06/10/2014 11:05
Brazil presidential vote headed for runoff
Brazil's presidential vote is headed for a runoff. Preliminary election results from the South American country show President Dilma Rousseff in the lead. But she didn't get the majority necessary to win in the first round, CNN reported.
With more than 99% of votes counted, Rousseff had 41.56% of votes, Brazil's Supreme Electoral Court said. Aecio Neves was in second place with 33.60%. And Marina Silva was in third place with 21.30%.
Exit polls Sunday indicated there would be a runoff between Rousseff, the incumbent, and Neves, a center-right candidate. In a poll conducted by the Ibope public research firm, Rousseff won 44% of votes, Neves won 30% and Silva won 22%.
Silva, an environmentalist candidate for the Brazilian Socialist Party, had gained momentum and backing from a growing number of supporters leading up to the vote, with polls before the election placing her in second place.

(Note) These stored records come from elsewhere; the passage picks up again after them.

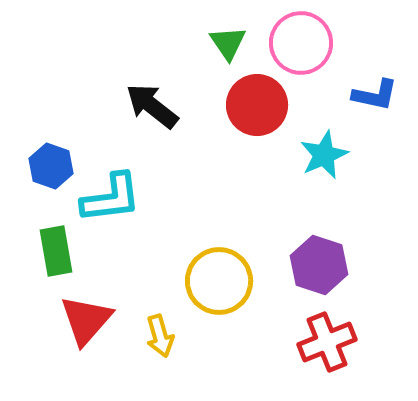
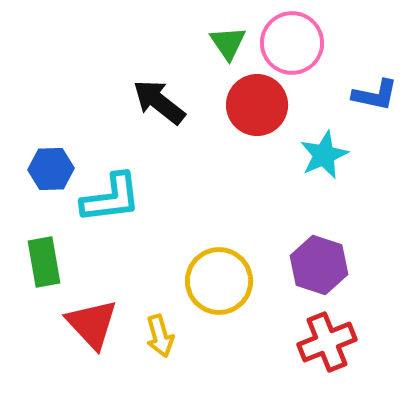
pink circle: moved 9 px left
black arrow: moved 7 px right, 4 px up
blue hexagon: moved 3 px down; rotated 21 degrees counterclockwise
green rectangle: moved 12 px left, 11 px down
red triangle: moved 6 px right, 4 px down; rotated 24 degrees counterclockwise
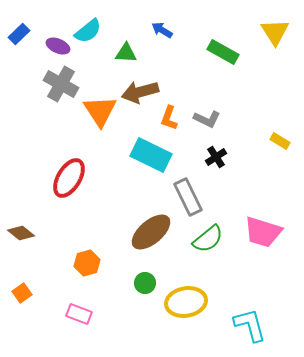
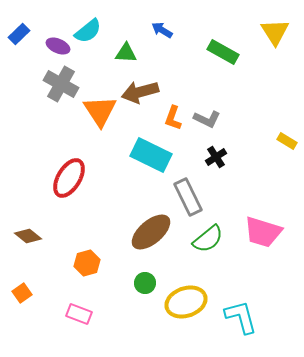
orange L-shape: moved 4 px right
yellow rectangle: moved 7 px right
brown diamond: moved 7 px right, 3 px down
yellow ellipse: rotated 9 degrees counterclockwise
cyan L-shape: moved 9 px left, 8 px up
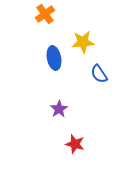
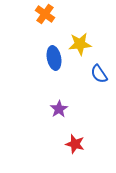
orange cross: rotated 18 degrees counterclockwise
yellow star: moved 3 px left, 2 px down
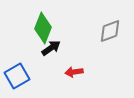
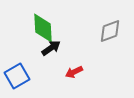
green diamond: rotated 24 degrees counterclockwise
red arrow: rotated 18 degrees counterclockwise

She joined the race after candidate Eduardo Campos died in a plane crash and was seen as a political outsider who could combat corruption. But while she succeeded in gaining much broader support that polls had initially predicted for her party, her third-place finish puts her out of the running for the presidency.
Rousseff, 66, was once a Marxist rebel who was allegedly tortured in the early 1970s during Brazil's former dictatorship.
With her trademark pixie-short hair style and thick glasses, she became one of most Brazil's most wanted fugitives, branded by some as a "subversive Joan of Arc."